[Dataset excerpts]
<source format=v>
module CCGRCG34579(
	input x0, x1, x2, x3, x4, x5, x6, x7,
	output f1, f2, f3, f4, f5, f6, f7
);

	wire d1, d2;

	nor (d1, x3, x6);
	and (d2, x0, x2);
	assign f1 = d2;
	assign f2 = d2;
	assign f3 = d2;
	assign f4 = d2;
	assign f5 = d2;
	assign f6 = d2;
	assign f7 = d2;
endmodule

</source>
==
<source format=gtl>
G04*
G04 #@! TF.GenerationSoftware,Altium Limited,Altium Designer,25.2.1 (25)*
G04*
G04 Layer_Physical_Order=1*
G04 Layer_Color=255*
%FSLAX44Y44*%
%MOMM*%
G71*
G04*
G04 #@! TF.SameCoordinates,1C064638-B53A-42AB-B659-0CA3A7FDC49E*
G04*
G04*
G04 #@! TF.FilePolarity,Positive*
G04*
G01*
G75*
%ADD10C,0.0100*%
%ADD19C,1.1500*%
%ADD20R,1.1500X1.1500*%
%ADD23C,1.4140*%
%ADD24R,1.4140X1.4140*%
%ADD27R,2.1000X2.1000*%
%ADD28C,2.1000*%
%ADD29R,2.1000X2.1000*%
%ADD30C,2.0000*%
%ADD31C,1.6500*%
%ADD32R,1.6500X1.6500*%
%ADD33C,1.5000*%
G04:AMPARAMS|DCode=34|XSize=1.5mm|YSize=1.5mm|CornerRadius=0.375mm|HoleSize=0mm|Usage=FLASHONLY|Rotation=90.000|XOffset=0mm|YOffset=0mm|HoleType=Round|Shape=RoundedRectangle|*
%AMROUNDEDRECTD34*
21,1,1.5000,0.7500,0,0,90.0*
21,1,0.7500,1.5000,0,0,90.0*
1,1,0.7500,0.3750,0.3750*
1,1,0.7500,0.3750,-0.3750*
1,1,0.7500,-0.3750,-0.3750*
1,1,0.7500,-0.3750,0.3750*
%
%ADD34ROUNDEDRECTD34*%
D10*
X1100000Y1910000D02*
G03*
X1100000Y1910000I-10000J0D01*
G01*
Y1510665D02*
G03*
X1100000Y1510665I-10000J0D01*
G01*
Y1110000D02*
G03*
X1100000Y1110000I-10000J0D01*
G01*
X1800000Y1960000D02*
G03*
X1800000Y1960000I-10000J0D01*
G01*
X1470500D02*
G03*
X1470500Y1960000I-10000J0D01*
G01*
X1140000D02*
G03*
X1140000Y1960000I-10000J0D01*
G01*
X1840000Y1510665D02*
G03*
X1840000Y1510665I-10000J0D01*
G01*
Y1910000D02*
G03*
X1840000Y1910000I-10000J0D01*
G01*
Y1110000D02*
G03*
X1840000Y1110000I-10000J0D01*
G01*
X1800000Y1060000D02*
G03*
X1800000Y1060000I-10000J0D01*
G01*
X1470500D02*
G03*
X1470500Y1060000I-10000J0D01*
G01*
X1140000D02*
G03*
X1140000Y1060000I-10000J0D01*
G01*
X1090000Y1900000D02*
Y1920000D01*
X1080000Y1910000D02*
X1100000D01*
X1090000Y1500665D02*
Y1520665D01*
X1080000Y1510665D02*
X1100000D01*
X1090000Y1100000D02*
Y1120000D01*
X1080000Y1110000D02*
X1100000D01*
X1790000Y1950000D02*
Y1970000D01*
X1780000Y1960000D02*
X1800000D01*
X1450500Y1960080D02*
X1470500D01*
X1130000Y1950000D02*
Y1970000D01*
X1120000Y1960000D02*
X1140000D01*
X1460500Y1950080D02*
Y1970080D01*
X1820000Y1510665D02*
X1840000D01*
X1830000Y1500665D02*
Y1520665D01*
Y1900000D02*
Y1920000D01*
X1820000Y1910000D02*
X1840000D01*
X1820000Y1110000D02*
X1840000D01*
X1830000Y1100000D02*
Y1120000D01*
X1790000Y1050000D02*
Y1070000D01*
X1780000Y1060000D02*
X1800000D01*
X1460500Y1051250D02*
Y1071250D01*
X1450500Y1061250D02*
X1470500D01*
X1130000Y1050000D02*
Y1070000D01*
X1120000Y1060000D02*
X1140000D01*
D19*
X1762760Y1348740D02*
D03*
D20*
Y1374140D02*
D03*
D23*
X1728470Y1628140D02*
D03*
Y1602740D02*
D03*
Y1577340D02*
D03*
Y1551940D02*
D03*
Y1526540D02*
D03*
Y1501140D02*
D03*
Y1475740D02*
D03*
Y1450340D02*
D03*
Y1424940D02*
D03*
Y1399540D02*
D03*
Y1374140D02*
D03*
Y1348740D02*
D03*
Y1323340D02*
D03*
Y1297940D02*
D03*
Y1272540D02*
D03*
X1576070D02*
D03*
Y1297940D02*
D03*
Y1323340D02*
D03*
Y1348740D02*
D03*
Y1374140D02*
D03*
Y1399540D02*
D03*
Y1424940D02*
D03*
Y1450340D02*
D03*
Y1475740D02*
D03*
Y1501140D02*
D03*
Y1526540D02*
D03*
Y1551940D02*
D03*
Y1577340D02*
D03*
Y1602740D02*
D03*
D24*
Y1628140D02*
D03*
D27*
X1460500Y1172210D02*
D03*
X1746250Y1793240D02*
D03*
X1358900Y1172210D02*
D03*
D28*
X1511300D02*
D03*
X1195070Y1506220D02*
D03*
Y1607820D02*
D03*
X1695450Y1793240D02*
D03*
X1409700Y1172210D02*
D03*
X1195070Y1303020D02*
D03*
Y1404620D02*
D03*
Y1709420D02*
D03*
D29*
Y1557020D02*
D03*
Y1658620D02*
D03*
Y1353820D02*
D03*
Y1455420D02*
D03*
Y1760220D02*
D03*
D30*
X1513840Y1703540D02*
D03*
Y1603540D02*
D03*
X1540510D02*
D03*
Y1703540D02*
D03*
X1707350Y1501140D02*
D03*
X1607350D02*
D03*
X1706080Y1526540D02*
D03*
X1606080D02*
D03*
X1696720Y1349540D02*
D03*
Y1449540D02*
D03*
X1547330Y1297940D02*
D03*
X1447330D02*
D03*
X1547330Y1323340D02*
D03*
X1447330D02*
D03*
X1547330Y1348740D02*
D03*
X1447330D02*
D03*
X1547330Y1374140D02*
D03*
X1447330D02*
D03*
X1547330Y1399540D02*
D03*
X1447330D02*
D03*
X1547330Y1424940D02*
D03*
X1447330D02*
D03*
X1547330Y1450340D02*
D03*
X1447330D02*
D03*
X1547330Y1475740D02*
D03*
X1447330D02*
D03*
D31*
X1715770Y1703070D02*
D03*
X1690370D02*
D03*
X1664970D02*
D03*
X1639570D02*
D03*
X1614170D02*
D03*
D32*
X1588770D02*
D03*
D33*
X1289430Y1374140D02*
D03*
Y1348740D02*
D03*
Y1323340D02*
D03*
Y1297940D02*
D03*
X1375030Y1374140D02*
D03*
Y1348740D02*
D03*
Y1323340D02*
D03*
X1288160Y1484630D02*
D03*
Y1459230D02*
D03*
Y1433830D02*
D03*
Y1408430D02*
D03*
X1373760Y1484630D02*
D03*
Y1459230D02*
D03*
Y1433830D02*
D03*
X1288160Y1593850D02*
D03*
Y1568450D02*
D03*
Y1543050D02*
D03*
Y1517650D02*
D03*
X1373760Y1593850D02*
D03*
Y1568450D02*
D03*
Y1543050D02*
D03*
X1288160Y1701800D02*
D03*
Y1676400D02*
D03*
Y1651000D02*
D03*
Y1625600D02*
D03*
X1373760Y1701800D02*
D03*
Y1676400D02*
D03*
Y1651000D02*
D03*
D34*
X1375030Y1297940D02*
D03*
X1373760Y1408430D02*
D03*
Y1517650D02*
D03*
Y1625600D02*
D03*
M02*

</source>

# [Exercise requirements]
Whenever a line in the records contains the word "assign", copy that line.

# [Solved problem]
	assign f1 = d2;
	assign f2 = d2;
	assign f3 = d2;
	assign f4 = d2;
	assign f5 = d2;
	assign f6 = d2;
	assign f7 = d2;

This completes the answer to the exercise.